= Socialist Workers Organization (New Zealand) =

Trotskyist organization

The Socialist Workers Organization was a Trotskyist organisation based in New Zealand. It was part of the International Socialist Tendency, the British Socialist Workers Party's international tendency.

The Socialist Workers Organization was established by the merger of the Communist Party of New Zealand and the International Socialist Organisation in 1994. The former was the direct linear organisational continuation of the old Communist Party that had been founded as a part of the Communist International. Unlike most such official Communist parties that of New Zealand had aligned itself with Beijing after China and the Soviet Union fell out in 1961. Later still the CPNZ aligned itself with Albania.

The latter group, the ISO, had been formed by a small group who had been recruited to the politics of the International Socialism Tradition while living in Australia and had decided to form their own organisation based on those politics.

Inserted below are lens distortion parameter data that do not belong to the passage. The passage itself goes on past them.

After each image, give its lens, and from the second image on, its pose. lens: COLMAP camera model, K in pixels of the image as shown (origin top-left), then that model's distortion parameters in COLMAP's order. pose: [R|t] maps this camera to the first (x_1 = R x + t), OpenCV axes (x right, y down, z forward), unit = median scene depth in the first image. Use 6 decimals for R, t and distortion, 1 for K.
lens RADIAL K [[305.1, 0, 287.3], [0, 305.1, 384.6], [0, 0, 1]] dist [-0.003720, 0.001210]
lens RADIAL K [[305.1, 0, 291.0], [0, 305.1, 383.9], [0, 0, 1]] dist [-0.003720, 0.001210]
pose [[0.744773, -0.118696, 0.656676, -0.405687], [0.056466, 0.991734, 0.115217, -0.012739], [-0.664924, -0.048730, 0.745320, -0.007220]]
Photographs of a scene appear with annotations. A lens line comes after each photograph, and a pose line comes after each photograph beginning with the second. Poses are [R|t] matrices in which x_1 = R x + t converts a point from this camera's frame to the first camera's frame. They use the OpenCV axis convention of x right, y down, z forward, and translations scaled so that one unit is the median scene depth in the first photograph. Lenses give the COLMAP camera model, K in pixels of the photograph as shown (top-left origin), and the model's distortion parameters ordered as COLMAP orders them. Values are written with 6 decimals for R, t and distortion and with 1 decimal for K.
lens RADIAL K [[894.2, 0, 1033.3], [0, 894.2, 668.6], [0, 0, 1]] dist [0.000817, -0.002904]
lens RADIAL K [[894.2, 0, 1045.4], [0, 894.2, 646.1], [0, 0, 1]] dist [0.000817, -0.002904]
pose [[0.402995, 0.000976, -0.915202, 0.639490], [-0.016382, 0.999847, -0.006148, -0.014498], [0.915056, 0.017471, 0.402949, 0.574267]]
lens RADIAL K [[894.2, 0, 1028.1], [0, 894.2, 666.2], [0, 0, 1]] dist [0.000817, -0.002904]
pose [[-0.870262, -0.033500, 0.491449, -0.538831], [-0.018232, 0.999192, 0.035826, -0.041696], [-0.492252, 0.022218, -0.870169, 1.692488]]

It came as a shock to them then when they found that the leadership of the SWP (Britain) had entered into discussions with the CPNZ and they only reluctantly fused into the new Socialist Workers Organisation at the behest of the SWP who sent an emissary to New Zealand to further the fusion.

After a period of working together the core of the former ISO felt that the SWO was dominated by elements who had not broken from Stalinist organisational practices and politics and split to refound the International Socialist Organisation. The new ISO is active in Dunedin, Wellington, and Auckland. The SWO evolved into Socialist Worker (Aotearoa) active in Auckland and Wellington, but was dissolved in 2012.